Estimate the cost of renting cloud GPUs for training or self-hosted inference.

Cluster

Estimated cost

$1,936.80/month

Per hour (1× GPU)

$2.69

Per day

$64.56

Rate shown for H100 SXM 80GB on RunPod: $2.69/GPU-hour on-demand. Spot, reserved, or marketplace pricing can run substantially lower — this estimate uses on-demand list rates.

How this is calculated

cost = GPU count × price per GPU-hour × hours per day × days per month. Rates are representative on-demand list prices gathered from provider pricing pages and GPU rental trackers.

Pricing is verified against provider pricing pages as of 2026-09-01. AI and cloud pricing changes frequently — confirm the current rate on the provider's own pricing page before budgeting.

Frequently asked questions

Why do GPU prices vary so much between providers?
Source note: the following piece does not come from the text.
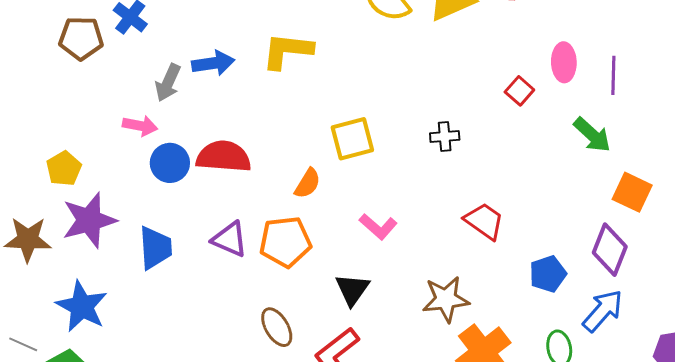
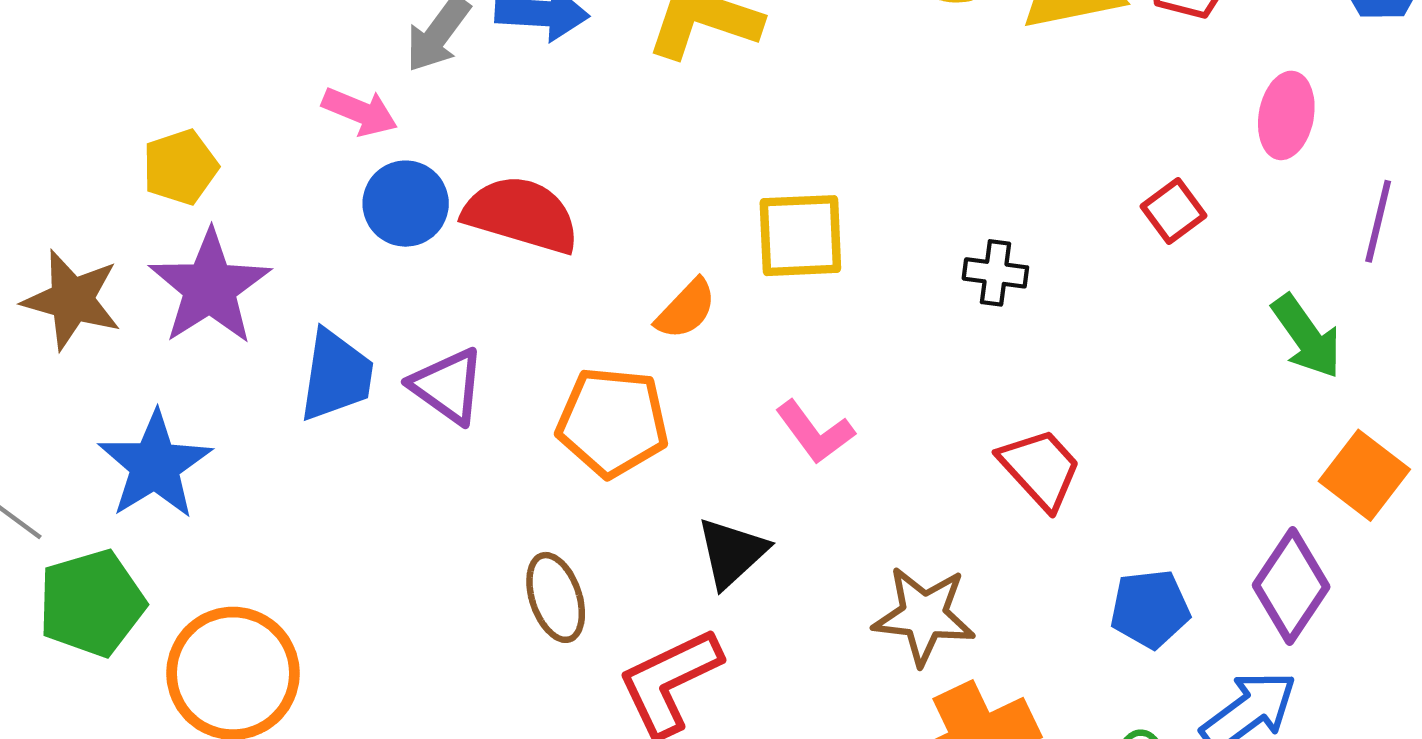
pink ellipse: (564, 62) -> (1286, 115), moved
purple star: (89, 220) -> (210, 287), turned -30
purple triangle: (230, 239) -> (448, 386), moved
Hyperscalers (AWS, Azure, GCP) charge a premium for integrated tooling, SLAs, and enterprise support; specialized GPU clouds (RunPod, Lambda, CoreWeave) and spot marketplaces (Vast.ai) undercut them significantly by focusing purely on compute.

Should I rent on-demand or reserve capacity?

On-demand is simplest for short or bursty workloads. For sustained, predictable usage over months, reserved or committed-use pricing (often 30-50% cheaper) is usually worth the commitment — check each provider's reserved pricing separately.

Is it cheaper to rent a GPU or use a hosted API?

For most application workloads, a hosted LLM API (billed per token) is cheaper and far simpler than renting and managing GPUs yourself. Renting GPUs directly makes sense mainly for training, fine-tuning, or workloads with very high, sustained inference volume.

Does this include storage, networking, or data transfer costs?

No — this estimates GPU compute time only. Storage, egress bandwidth, and orchestration costs are billed separately and vary by provider.